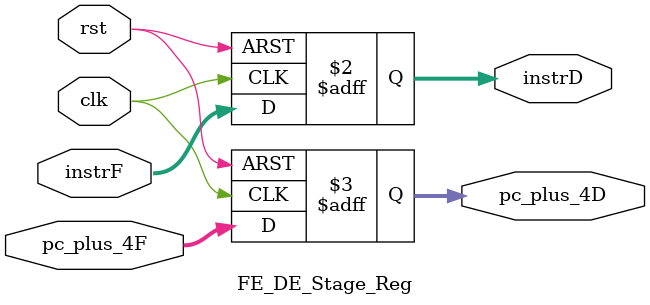
<source format=v>
`timescale 1ns / 1ps

module FE_DE_Stage_Reg(
        input   wire            clk, rst,
        input   wire    [31:0]  instrF,
        input   wire    [31:0]  pc_plus_4F,
        
        output  reg     [31:0]  instrD,
        output  reg     [31:0]  pc_plus_4D
    );
    
    always @ (posedge clk, posedge rst) begin
        if (rst) begin
            instrD      <= 0;
            pc_plus_4D  <= 0;
        end
        else begin
            instrD      <= instrF;
            pc_plus_4D  <= pc_plus_4F;
        end
    end
endmodule
</source>
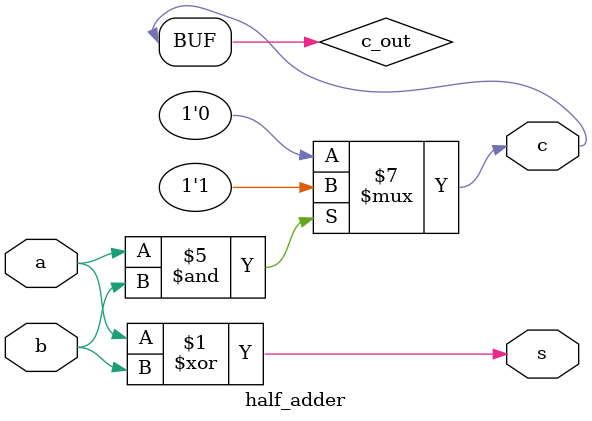
<source format=v>
module half_adder(   //1bit
    input a,
    input b,
    output s,
    output c
);
reg c_out;

assign s = a^b;
assign c = c_out;

always @(*) begin
    if((a == 1'b1)&(b == 1'b1))
    c_out = 1'b1;
    else
    c_out = 1'b0;
end

endmodule
</source>
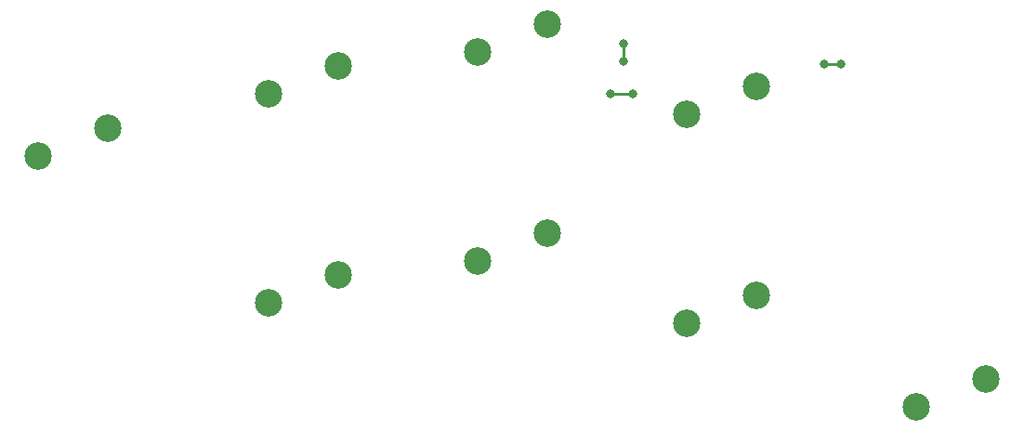
<source format=gbr>
%TF.GenerationSoftware,KiCad,Pcbnew,7.0.2*%
%TF.CreationDate,2023-09-16T14:44:34-04:00*%
%TF.ProjectId,j-artsey-v1,6a2d6172-7473-4657-992d-76312e6b6963,rev?*%
%TF.SameCoordinates,Original*%
%TF.FileFunction,Copper,L2,Bot*%
%TF.FilePolarity,Positive*%
%FSLAX46Y46*%
G04 Gerber Fmt 4.6, Leading zero omitted, Abs format (unit mm)*
G04 Created by KiCad (PCBNEW 7.0.2) date 2023-09-16 14:44:34*
%MOMM*%
%LPD*%
G01*
G04 APERTURE LIST*
%TA.AperFunction,ComponentPad*%
%ADD10C,2.500000*%
%TD*%
%TA.AperFunction,ViaPad*%
%ADD11C,0.800000*%
%TD*%
%TA.AperFunction,Conductor*%
%ADD12C,0.250000*%
%TD*%
G04 APERTURE END LIST*
D10*
%TO.P,MX2,1,COL*%
%TO.N,MX2*%
X139065000Y-60325000D03*
%TO.P,MX2,2,ROW*%
%TO.N,GND*%
X145415000Y-57785000D03*
%TD*%
%TO.P,MX3,1,COL*%
%TO.N,MX3*%
X158115000Y-56515000D03*
%TO.P,MX3,2,ROW*%
%TO.N,GND*%
X164465000Y-53975000D03*
%TD*%
%TO.P,MX1,1,COL*%
%TO.N,MX1*%
X118110000Y-66040000D03*
%TO.P,MX1,2,ROW*%
%TO.N,GND*%
X124460000Y-63500000D03*
%TD*%
%TO.P,MX4,1,COL*%
%TO.N,MX4*%
X177165000Y-62230000D03*
%TO.P,MX4,2,ROW*%
%TO.N,GND*%
X183515000Y-59690000D03*
%TD*%
%TO.P,MX8,1,COL*%
%TO.N,MX8*%
X198120000Y-88900000D03*
%TO.P,MX8,2,ROW*%
%TO.N,GND*%
X204470000Y-86360000D03*
%TD*%
%TO.P,MX5,1,COL*%
%TO.N,MX5*%
X139065000Y-79375000D03*
%TO.P,MX5,2,ROW*%
%TO.N,GND*%
X145415000Y-76835000D03*
%TD*%
%TO.P,MX7,1,COL*%
%TO.N,MX7*%
X177165000Y-81280000D03*
%TO.P,MX7,2,ROW*%
%TO.N,GND*%
X183515000Y-78740000D03*
%TD*%
%TO.P,MX6,1,COL*%
%TO.N,MX6*%
X158115000Y-75565000D03*
%TO.P,MX6,2,ROW*%
%TO.N,GND*%
X164465000Y-73025000D03*
%TD*%
D11*
%TO.N,MX1*%
X171450000Y-55750500D03*
X171450000Y-57350000D03*
%TO.N,MX2*%
X189725000Y-57675000D03*
X170275000Y-60375000D03*
X172275000Y-60375000D03*
X191224500Y-57675000D03*
%TD*%
D12*
%TO.N,MX1*%
X171450000Y-57350000D02*
X171450000Y-55800000D01*
X171450000Y-55800000D02*
X171450000Y-55750500D01*
%TO.N,MX2*%
X172275000Y-60375000D02*
X170275000Y-60375000D01*
X191224500Y-57675000D02*
X189725000Y-57675000D01*
%TD*%
M02*

</source>
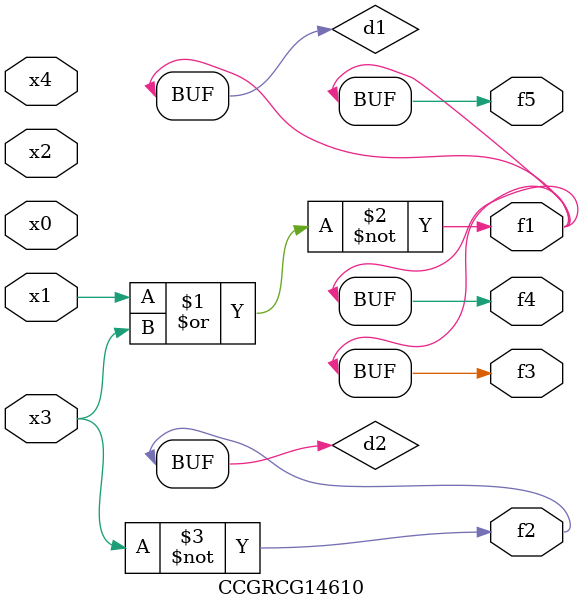
<source format=v>
module CCGRCG14610(
	input x0, x1, x2, x3, x4,
	output f1, f2, f3, f4, f5
);

	wire d1, d2;

	nor (d1, x1, x3);
	not (d2, x3);
	assign f1 = d1;
	assign f2 = d2;
	assign f3 = d1;
	assign f4 = d1;
	assign f5 = d1;
endmodule

</source>
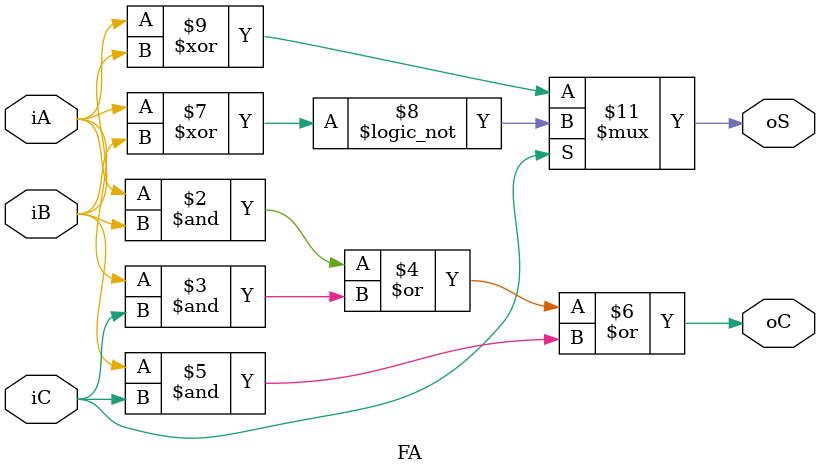
<source format=v>
`timescale 1ns / 1ns


module FA(
    input iA,
    input iB,
    input iC,
    output reg oS,
    output reg oC
    );
    always@(*)
    begin
    oC=(iA&iB)|(iA&iC)|(iB&iC);
    if(iC)
    oS=!(iA^iB);
    else
    oS=(iA^iB);
    end
endmodule

</source>
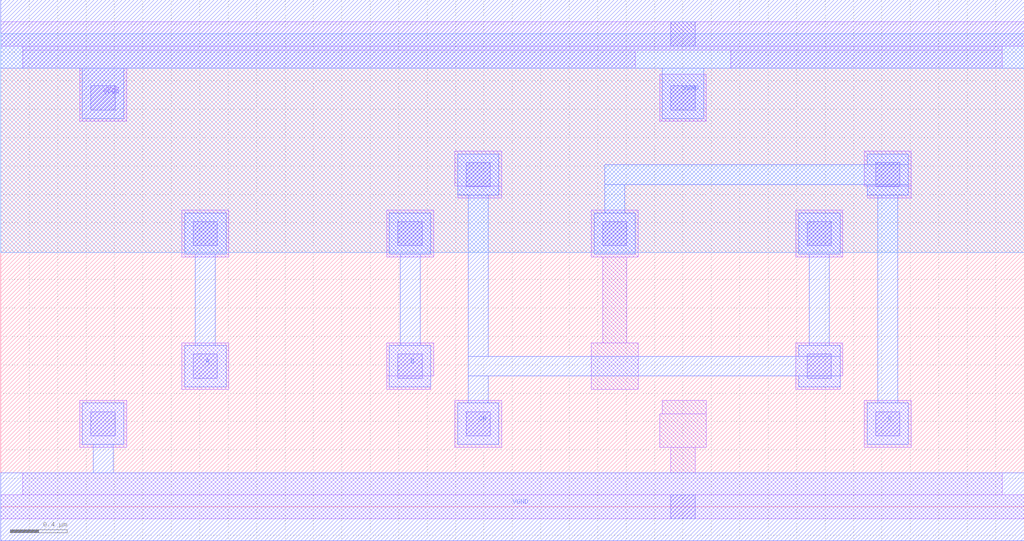
<source format=lef>
VERSION 5.7 ;
  NOWIREEXTENSIONATPIN ON ;
  DIVIDERCHAR "/" ;
  BUSBITCHARS "[]" ;
MACRO ASYNC2
  CLASS CORE ;
  FOREIGN ASYNC2 ;
  ORIGIN 0.000 0.000 ;
  SIZE 7.200 BY 3.330 ;
  SYMMETRY X Y ;
  SITE unit ;
  PIN A
    ANTENNAGATEAREA 0.189000 ;
    PORT
      LAYER met1 ;
        RECT 1.295 1.780 1.585 2.070 ;
        RECT 1.370 1.135 1.510 1.780 ;
        RECT 1.295 0.845 1.585 1.135 ;
    END
  END A
  PIN B
    ANTENNAGATEAREA 0.189000 ;
    PORT
      LAYER met1 ;
        RECT 2.735 1.780 3.025 2.070 ;
        RECT 2.810 1.135 2.950 1.780 ;
        RECT 2.735 0.845 3.025 1.135 ;
    END
  END B
  PIN C
    ANTENNAGATEAREA 0.189000 ;
    ANTENNADIFFAREA 1.031650 ;
    PORT
      LAYER met1 ;
        RECT 6.095 2.410 6.385 2.485 ;
        RECT 4.250 2.270 6.385 2.410 ;
        RECT 4.250 2.070 4.390 2.270 ;
        RECT 6.095 2.195 6.385 2.270 ;
        RECT 4.175 1.780 4.465 2.070 ;
        RECT 6.170 0.730 6.310 2.195 ;
        RECT 6.095 0.440 6.385 0.730 ;
    END
  END C
  PIN CN
    ANTENNAGATEAREA 0.189000 ;
    ANTENNADIFFAREA 1.661650 ;
    PORT
      LAYER met1 ;
        RECT 3.215 2.195 3.505 2.485 ;
        RECT 3.290 1.060 3.430 2.195 ;
        RECT 5.615 1.780 5.905 2.070 ;
        RECT 5.690 1.135 5.830 1.780 ;
        RECT 5.615 1.060 5.905 1.135 ;
        RECT 3.290 0.920 5.905 1.060 ;
        RECT 3.290 0.730 3.430 0.920 ;
        RECT 5.615 0.845 5.905 0.920 ;
        RECT 3.215 0.440 3.505 0.730 ;
    END
  END CN
  PIN VGND
    ANTENNADIFFAREA 0.914200 ;
    PORT
      LAYER met1 ;
        RECT 0.575 0.440 0.865 0.730 ;
        RECT 0.650 0.240 0.790 0.440 ;
        RECT 0.000 -0.240 7.200 0.240 ;
    END
    PORT
      LAYER met1 ;
        RECT 0.000 3.090 7.200 3.570 ;
        RECT 0.575 2.735 0.865 3.090 ;
        RECT 4.655 2.735 4.945 3.090 ;
    END
  END VGND
  PIN VPWR
    ANTENNADIFFAREA 0.663600 ;
    PORT
      LAYER li1 ;
        RECT 0.000 3.245 7.200 3.415 ;
        RECT 0.155 3.215 7.045 3.245 ;
        RECT 0.155 3.090 4.465 3.215 ;
        RECT 5.135 3.090 7.045 3.215 ;
        RECT 0.555 2.715 0.885 3.090 ;
      LAYER mcon ;
        RECT 4.715 3.245 4.885 3.415 ;
        RECT 0.635 2.795 0.805 2.965 ;
    END
  END VPWR
  OBS
      LAYER nwell ;
        RECT 0.000 1.790 7.200 3.330 ;
      LAYER li1 ;
        RECT 4.635 2.715 4.965 3.045 ;
        RECT 3.195 2.260 3.525 2.505 ;
        RECT 6.075 2.260 6.405 2.505 ;
        RECT 3.215 2.175 3.525 2.260 ;
        RECT 6.095 2.175 6.405 2.260 ;
        RECT 1.275 1.760 1.605 2.090 ;
        RECT 2.715 1.760 3.045 2.090 ;
        RECT 4.155 1.760 4.485 2.090 ;
        RECT 5.595 1.760 5.925 2.090 ;
        RECT 4.235 1.155 4.405 1.760 ;
        RECT 1.275 0.825 1.605 1.155 ;
        RECT 2.715 0.920 3.045 1.155 ;
        RECT 2.715 0.825 3.025 0.920 ;
        RECT 4.155 0.825 4.485 1.155 ;
        RECT 5.595 0.920 5.925 1.155 ;
        RECT 5.595 0.825 5.905 0.920 ;
        RECT 0.555 0.420 0.885 0.750 ;
        RECT 3.195 0.420 3.525 0.750 ;
        RECT 4.655 0.655 4.965 0.750 ;
        RECT 4.635 0.420 4.965 0.655 ;
        RECT 6.075 0.420 6.405 0.750 ;
        RECT 4.715 0.240 4.885 0.420 ;
        RECT 0.155 0.085 7.045 0.240 ;
        RECT 0.000 -0.085 7.200 0.085 ;
      LAYER mcon ;
        RECT 4.715 2.795 4.885 2.965 ;
        RECT 3.275 2.255 3.445 2.425 ;
        RECT 6.155 2.255 6.325 2.425 ;
        RECT 1.355 1.840 1.525 2.010 ;
        RECT 2.795 1.840 2.965 2.010 ;
        RECT 4.235 1.840 4.405 2.010 ;
        RECT 5.675 1.840 5.845 2.010 ;
        RECT 1.355 0.905 1.525 1.075 ;
        RECT 2.795 0.905 2.965 1.075 ;
        RECT 5.675 0.905 5.845 1.075 ;
        RECT 0.635 0.500 0.805 0.670 ;
        RECT 3.275 0.500 3.445 0.670 ;
        RECT 6.155 0.500 6.325 0.670 ;
        RECT 4.715 -0.085 4.885 0.085 ;
  END
END ASYNC2
END LIBRARY


</source>
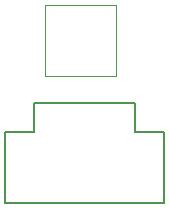
<source format=gbr>
%TF.GenerationSoftware,Altium Limited,Altium Designer,20.0.11 (256)*%
G04 Layer_Color=0*
%FSLAX26Y26*%
%MOIN*%
%TF.FileFunction,Other,Mechanical_16*%
%TF.Part,Single*%
G01*
G75*
%TA.AperFunction,NonConductor*%
%ADD49C,0.005000*%
%ADD63C,0.001968*%
D49*
X5503150Y1051870D02*
Y1288091D01*
X5404724D02*
X5503150D01*
X5404724D02*
Y1386516D01*
X5070079D02*
X5404724D01*
X5070079Y1288091D02*
Y1386516D01*
X4971654Y1288091D02*
X5070079D01*
X4971654Y1051870D02*
Y1288091D01*
Y1051870D02*
X5503150D01*
D63*
X5106299Y1713701D02*
X5342520D01*
X5106299Y1477480D02*
X5342520D01*
Y1713701D01*
X5106299Y1477480D02*
Y1713701D01*
%TF.MD5,db7e98973b4de945c15f480507bea683*%
M02*

</source>
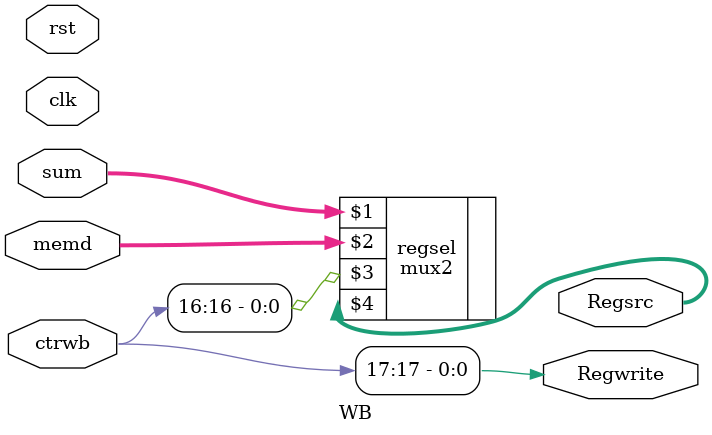
<source format=v>
module WB
(
	input clk,
	input rst,
	input [31:0] memd,
	input [31:0] sum,
	input [31:0] ctrwb,
	output [31:0] Regsrc,
	output Regwrite

);
	
mux2 regsel(sum,memd,ctrwb[16],Regsrc);	
	
assign Regwrite=ctrwb[17];		
	
endmodule
</source>
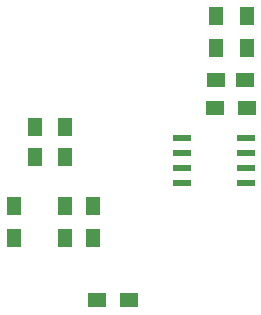
<source format=gbr>
G04 #@! TF.GenerationSoftware,KiCad,Pcbnew,(5.0.0-rc2-dev-444-g2974a2c10)*
G04 #@! TF.CreationDate,2018-09-21T18:48:47-07:00*
G04 #@! TF.ProjectId,retro meter v02,726574726F206D65746572207630322E,rev?*
G04 #@! TF.SameCoordinates,Original*
G04 #@! TF.FileFunction,Paste,Top*
G04 #@! TF.FilePolarity,Positive*
%FSLAX46Y46*%
G04 Gerber Fmt 4.6, Leading zero omitted, Abs format (unit mm)*
G04 Created by KiCad (PCBNEW (5.0.0-rc2-dev-444-g2974a2c10)) date 09/21/18 18:48:47*
%MOMM*%
%LPD*%
G01*
G04 APERTURE LIST*
%ADD10R,1.250000X1.500000*%
%ADD11R,1.500000X1.250000*%
%ADD12R,1.300000X1.500000*%
%ADD13R,1.500000X1.300000*%
%ADD14R,1.550000X0.600000*%
G04 APERTURE END LIST*
D10*
X191731041Y-61900664D03*
X191731041Y-59400664D03*
D11*
X207030000Y-55372000D03*
X209530000Y-55372000D03*
D12*
X209677000Y-52658000D03*
X209677000Y-49958000D03*
X196635000Y-68750000D03*
X196635000Y-66050000D03*
X194235000Y-68750000D03*
X194235000Y-66050000D03*
X207010000Y-49958000D03*
X207010000Y-52658000D03*
D13*
X206930000Y-57785000D03*
X209630000Y-57785000D03*
D12*
X189935000Y-66050000D03*
X189935000Y-68750000D03*
D14*
X209583000Y-60325000D03*
X209583000Y-61595000D03*
X209583000Y-62865000D03*
X209583000Y-64135000D03*
X204183000Y-64135000D03*
X204183000Y-62865000D03*
X204183000Y-61595000D03*
X204183000Y-60325000D03*
D10*
X194231041Y-59400664D03*
X194231041Y-61900664D03*
D13*
X196985000Y-74000000D03*
X199685000Y-74000000D03*
M02*

</source>
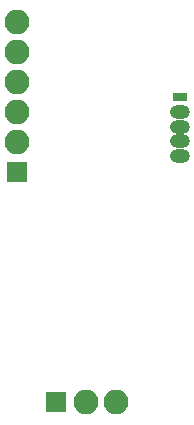
<source format=gbr>
G04 #@! TF.GenerationSoftware,KiCad,Pcbnew,5.0.0-rc2-be01b52~65~ubuntu17.10.1*
G04 #@! TF.CreationDate,2018-07-06T13:28:39-04:00*
G04 #@! TF.ProjectId,pmtcmini-h10770,706D74636D696E692D6831303737302E,rev?*
G04 #@! TF.SameCoordinates,Original*
G04 #@! TF.FileFunction,Soldermask,Bot*
G04 #@! TF.FilePolarity,Negative*
%FSLAX46Y46*%
G04 Gerber Fmt 4.6, Leading zero omitted, Abs format (unit mm)*
G04 Created by KiCad (PCBNEW 5.0.0-rc2-be01b52~65~ubuntu17.10.1) date Fri Jul  6 13:28:39 2018*
%MOMM*%
%LPD*%
G01*
G04 APERTURE LIST*
%ADD10O,2.100000X2.100000*%
%ADD11R,1.700000X1.700000*%
%ADD12O,1.700000X1.200000*%
%ADD13R,1.300000X0.800000*%
G04 APERTURE END LIST*
D10*
G04 #@! TO.C,J4*
X127680000Y-64156000D03*
X127680000Y-61616000D03*
X127680000Y-69236000D03*
D11*
X127680000Y-71776000D03*
D10*
X127680000Y-66696000D03*
X127680000Y-59076000D03*
G04 #@! TD*
D12*
G04 #@! TO.C,J2*
X141450000Y-70450000D03*
X141450000Y-69200000D03*
X141450000Y-67950000D03*
X141450000Y-66700000D03*
D13*
X141450000Y-65450000D03*
G04 #@! TD*
D10*
G04 #@! TO.C,J1*
X136030000Y-91300000D03*
X133490000Y-91300000D03*
D11*
X130950000Y-91300000D03*
G04 #@! TD*
M02*

</source>
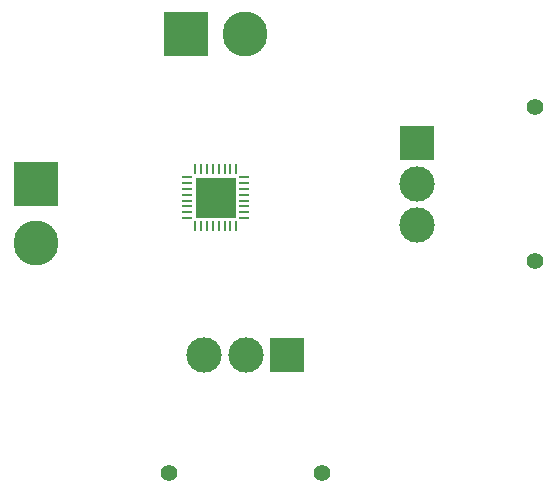
<source format=gbr>
%TF.GenerationSoftware,KiCad,Pcbnew,(6.0.9)*%
%TF.CreationDate,2022-11-29T22:08:51-03:00*%
%TF.ProjectId,luz_inteligente,6c757a5f-696e-4746-956c-6967656e7465,rev?*%
%TF.SameCoordinates,Original*%
%TF.FileFunction,Soldermask,Top*%
%TF.FilePolarity,Negative*%
%FSLAX46Y46*%
G04 Gerber Fmt 4.6, Leading zero omitted, Abs format (unit mm)*
G04 Created by KiCad (PCBNEW (6.0.9)) date 2022-11-29 22:08:51*
%MOMM*%
%LPD*%
G01*
G04 APERTURE LIST*
G04 Aperture macros list*
%AMRoundRect*
0 Rectangle with rounded corners*
0 $1 Rounding radius*
0 $2 $3 $4 $5 $6 $7 $8 $9 X,Y pos of 4 corners*
0 Add a 4 corners polygon primitive as box body*
4,1,4,$2,$3,$4,$5,$6,$7,$8,$9,$2,$3,0*
0 Add four circle primitives for the rounded corners*
1,1,$1+$1,$2,$3*
1,1,$1+$1,$4,$5*
1,1,$1+$1,$6,$7*
1,1,$1+$1,$8,$9*
0 Add four rect primitives between the rounded corners*
20,1,$1+$1,$2,$3,$4,$5,0*
20,1,$1+$1,$4,$5,$6,$7,0*
20,1,$1+$1,$6,$7,$8,$9,0*
20,1,$1+$1,$8,$9,$2,$3,0*%
G04 Aperture macros list end*
%ADD10C,3.000000*%
%ADD11R,3.000000X3.000000*%
%ADD12C,1.400000*%
%ADD13R,3.800000X3.800000*%
%ADD14C,3.800000*%
%ADD15RoundRect,0.062500X-0.375000X-0.062500X0.375000X-0.062500X0.375000X0.062500X-0.375000X0.062500X0*%
%ADD16RoundRect,0.062500X-0.062500X-0.375000X0.062500X-0.375000X0.062500X0.375000X-0.062500X0.375000X0*%
%ADD17R,3.450000X3.450000*%
G04 APERTURE END LIST*
D10*
%TO.C,KY-037-connectors1*%
X72700000Y-57650000D03*
X76200000Y-57650000D03*
D11*
X79700000Y-57650000D03*
D12*
X82700000Y-67650000D03*
X69700000Y-67650000D03*
%TD*%
D13*
%TO.C,J1*%
X71120000Y-30480000D03*
D14*
X76120000Y-30480000D03*
%TD*%
D10*
%TO.C,HC-SR501-connectors1*%
X90670000Y-46680000D03*
X90670000Y-43180000D03*
D11*
X90670000Y-39680000D03*
D12*
X100670000Y-36680000D03*
X100670000Y-49680000D03*
%TD*%
D13*
%TO.C,Alimenta\u00E7\u00E3o1*%
X58420000Y-43180000D03*
D14*
X58420000Y-48180000D03*
%TD*%
D15*
%TO.C,Microcontrolador1*%
X71222500Y-42580000D03*
X71222500Y-43080000D03*
X71222500Y-43580000D03*
X71222500Y-44080000D03*
X71222500Y-44580000D03*
X71222500Y-45080000D03*
X71222500Y-45580000D03*
X71222500Y-46080000D03*
D16*
X71910000Y-46767500D03*
X72410000Y-46767500D03*
X72910000Y-46767500D03*
X73410000Y-46767500D03*
X73910000Y-46767500D03*
X74410000Y-46767500D03*
X74910000Y-46767500D03*
X75410000Y-46767500D03*
D15*
X76097500Y-46080000D03*
X76097500Y-45580000D03*
X76097500Y-45080000D03*
X76097500Y-44580000D03*
X76097500Y-44080000D03*
X76097500Y-43580000D03*
X76097500Y-43080000D03*
X76097500Y-42580000D03*
D16*
X75410000Y-41892500D03*
X74910000Y-41892500D03*
X74410000Y-41892500D03*
X73910000Y-41892500D03*
X73410000Y-41892500D03*
X72910000Y-41892500D03*
X72410000Y-41892500D03*
X71910000Y-41892500D03*
D17*
X73660000Y-44330000D03*
%TD*%
M02*

</source>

----

__INSTRUCTIONS FOR THE TASK__:
Extract every line above that contains the word "GenerationSoftware".

__WRITTEN SOLUTION__:
%TF.GenerationSoftware,KiCad,Pcbnew,7.0.2*%
%TF.GenerationSoftware,Altium Limited,Altium Designer,20.0.11 (256)*%
G04 #@! TF.GenerationSoftware,KiCad,Pcbnew,(5.0.0-rc2-dev-444-g2974a2c10)*
G04 #@! TF.GenerationSoftware,KiCad,Pcbnew,5.0.0-rc2-be01b52~65~ubuntu17.10.1*
%TF.GenerationSoftware,KiCad,Pcbnew,(6.0.9)*%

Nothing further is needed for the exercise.